**Prompt 1**
List every person the Golden-headed Cisticola post mentions by name.
**Prompt 2**
Please write the next part of the Golden-headed Cisticola post, starting after its final sentence.
===== Excerpted text =====
Sunshine Coast Birds

Birding and other wildlife experiences from the Sunshine Coast and elsewhere in Australia - and from overseas - with scribblings about travel, environmental issues, kayaking, hiking and camping.

Wednesday, 8 March 2017

Golden-headed Cisticola All At Sea

Golden-headed Cisticola off Sunshine Coast
 The Australian Reptile Park's Tim Faulkner has drawn my attention to a strange event concerning the diminutive Golden-headed Cisticola. Last weekend off the Sunshine Coast, fishermen reported that "dozens" of cisticolas had landed on several fishing charter boats and trawlers about 30 nautical miles offshore. Deck hands were able to easily capture some of the birds.

Golden-headed Cisticola
The boats were in an area where there have been large numbers of baitfish recently with attendant flocks of terns and other seabirds. We were offshore for our March 4 pelagic at this time and although we saw some boobies perched on fishing trawlers, we did not encounter a cisticola. The area where the cisticolas landed on boats is some distance north of where we were.
This seems to me to be an extraordinary sighting. The Golden-headed Cisticola is to my knowledge not known to migrate. It is a resident of a variety of habitats that have healthy growth of grasses and other ground vegetation.

Golden-headed Cisticola offshore: Pic Jason Pietzner 
Soon after hearing from Tim, I was contacted by Paddy Dimond, our skipper on Saturday's pelagic. He also had been sent pictures from a fishing mate of this strange little bird landing on boats offshore. One fisherman described a bird that landed on his boat as "exhausted"; he said it hung around for a few days before flying off.

Golden-headed Cisticola offshore

Eastern Koel
Meanwhile, the long, hot summer is finally winding down with seasonal migrants preparing to head north for the winter. They include a recently fledged Eastern Koel in the garden at Ninderry.
===== Data extracts =====
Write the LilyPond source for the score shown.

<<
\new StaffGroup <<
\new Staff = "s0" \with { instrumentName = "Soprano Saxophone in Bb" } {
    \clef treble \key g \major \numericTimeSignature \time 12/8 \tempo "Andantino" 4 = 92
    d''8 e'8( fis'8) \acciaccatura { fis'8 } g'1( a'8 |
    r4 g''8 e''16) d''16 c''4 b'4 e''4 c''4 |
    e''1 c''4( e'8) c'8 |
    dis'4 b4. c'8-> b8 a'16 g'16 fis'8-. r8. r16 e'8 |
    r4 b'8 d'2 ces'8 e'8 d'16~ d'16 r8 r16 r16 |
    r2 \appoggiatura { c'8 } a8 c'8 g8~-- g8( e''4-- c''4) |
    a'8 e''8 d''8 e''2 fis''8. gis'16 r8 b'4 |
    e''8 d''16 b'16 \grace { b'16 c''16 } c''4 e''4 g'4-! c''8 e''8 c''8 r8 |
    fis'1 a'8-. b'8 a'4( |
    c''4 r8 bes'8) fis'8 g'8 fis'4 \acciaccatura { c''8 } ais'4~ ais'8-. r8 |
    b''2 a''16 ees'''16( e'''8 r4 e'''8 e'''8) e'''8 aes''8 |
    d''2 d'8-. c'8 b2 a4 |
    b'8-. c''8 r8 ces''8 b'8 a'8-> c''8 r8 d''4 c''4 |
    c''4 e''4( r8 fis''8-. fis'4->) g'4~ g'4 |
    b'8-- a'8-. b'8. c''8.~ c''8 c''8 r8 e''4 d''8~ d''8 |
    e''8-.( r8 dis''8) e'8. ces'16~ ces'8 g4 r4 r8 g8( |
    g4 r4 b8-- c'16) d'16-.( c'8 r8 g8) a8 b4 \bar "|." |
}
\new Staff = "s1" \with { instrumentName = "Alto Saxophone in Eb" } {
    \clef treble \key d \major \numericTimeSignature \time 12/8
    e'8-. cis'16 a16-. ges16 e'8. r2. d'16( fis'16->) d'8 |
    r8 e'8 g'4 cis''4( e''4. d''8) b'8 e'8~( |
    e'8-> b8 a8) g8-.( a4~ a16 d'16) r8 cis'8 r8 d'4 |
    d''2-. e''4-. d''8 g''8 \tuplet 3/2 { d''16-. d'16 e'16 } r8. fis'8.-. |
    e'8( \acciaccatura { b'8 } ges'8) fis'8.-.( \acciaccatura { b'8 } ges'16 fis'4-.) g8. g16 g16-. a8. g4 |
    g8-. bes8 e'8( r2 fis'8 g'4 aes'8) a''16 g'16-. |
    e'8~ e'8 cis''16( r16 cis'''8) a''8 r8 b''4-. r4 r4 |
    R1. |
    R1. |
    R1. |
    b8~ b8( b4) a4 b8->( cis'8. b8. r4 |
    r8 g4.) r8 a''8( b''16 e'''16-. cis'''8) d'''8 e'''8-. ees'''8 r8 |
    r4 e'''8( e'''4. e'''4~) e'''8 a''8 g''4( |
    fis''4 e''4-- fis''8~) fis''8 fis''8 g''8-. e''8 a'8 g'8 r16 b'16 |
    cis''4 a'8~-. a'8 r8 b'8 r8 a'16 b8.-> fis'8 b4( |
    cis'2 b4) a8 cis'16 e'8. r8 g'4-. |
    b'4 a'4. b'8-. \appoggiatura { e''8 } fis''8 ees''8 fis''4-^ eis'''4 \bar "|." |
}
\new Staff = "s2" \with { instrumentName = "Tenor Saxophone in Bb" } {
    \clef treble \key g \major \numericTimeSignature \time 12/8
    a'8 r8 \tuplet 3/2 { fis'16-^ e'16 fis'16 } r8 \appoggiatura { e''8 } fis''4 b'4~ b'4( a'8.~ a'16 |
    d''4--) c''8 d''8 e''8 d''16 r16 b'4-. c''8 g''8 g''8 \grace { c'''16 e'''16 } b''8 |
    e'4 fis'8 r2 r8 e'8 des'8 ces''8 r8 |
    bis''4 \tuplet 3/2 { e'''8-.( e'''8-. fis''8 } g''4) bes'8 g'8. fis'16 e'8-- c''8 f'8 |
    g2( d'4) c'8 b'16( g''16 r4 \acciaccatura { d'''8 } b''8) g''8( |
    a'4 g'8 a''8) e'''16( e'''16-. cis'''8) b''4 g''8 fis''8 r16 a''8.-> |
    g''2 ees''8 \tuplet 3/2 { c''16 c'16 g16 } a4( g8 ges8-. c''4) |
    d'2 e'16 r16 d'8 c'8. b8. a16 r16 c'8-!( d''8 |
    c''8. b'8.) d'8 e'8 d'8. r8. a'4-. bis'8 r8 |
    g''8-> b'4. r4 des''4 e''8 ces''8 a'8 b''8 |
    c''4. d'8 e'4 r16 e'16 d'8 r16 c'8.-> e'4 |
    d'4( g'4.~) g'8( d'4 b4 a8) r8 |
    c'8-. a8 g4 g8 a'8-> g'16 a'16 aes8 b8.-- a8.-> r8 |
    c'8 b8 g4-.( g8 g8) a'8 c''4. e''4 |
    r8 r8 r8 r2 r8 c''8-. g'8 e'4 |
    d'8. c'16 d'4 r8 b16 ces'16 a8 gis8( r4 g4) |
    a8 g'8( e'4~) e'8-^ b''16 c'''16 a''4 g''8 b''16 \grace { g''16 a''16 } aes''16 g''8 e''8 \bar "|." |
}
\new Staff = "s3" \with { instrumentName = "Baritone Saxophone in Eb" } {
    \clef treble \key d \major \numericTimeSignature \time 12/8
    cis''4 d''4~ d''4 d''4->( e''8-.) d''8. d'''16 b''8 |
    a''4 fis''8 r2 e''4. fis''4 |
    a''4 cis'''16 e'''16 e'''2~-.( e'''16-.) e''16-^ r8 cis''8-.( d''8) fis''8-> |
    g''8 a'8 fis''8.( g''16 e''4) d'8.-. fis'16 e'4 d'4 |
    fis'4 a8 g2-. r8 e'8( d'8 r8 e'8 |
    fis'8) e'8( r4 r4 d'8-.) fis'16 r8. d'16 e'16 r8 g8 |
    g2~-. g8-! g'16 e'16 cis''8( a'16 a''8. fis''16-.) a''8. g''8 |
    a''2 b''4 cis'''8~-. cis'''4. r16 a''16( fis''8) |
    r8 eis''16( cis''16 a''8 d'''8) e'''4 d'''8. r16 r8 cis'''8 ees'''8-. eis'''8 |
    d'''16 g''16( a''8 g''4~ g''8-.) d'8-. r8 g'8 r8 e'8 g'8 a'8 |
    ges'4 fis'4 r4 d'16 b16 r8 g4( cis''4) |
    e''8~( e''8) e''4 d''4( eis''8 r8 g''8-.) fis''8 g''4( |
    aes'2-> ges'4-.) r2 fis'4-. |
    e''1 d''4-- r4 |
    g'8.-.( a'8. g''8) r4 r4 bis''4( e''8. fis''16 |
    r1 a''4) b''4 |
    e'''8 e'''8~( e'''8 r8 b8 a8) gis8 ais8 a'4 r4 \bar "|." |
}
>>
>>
=====
**Task response 1**
Tim Faulkner
Paddy Dimond
Jason Pietzner

**Task response 2**
Cicadabird
And a male Cicadabird on Mt Ninderry.

Australilan Owlet-Nightjar
Also on Mt Ninderry was an Australian Owlet-Nightjar perched at the entrance to its tree hollow. I was alerted to its presence mid-morning by the characteristic call near the walking path to the summit.

Eastern Grey Kangaroo
The garden birdbaths have been particularly popular during the hot weather. Eastern Grey Kangaroos are regular drinkers and their attention requires continual replenishment.

Baillon's Crake
The Parklakes wetland took a battering when much of the aquatic vegetation was removed by the real estate developers early last year. It has recovered to an extent, with Baillon's Crake making a welcome return in recent weeks after an absence of a couple of years. Australian Little Bittern has also again been recorded at Parklakes and I saw one last month at the Coolum Industrial Estate, where a bird was present this time last year.

Black-necked Storks
A pair of Black-necked Storks were by a small dam near River Road, Yandina Creek, where a Grey Goshawk was flying overhead.

Grey Goshawk


1 comment:

  1. I am yet to see all of these birds, except the Black-necked Stork!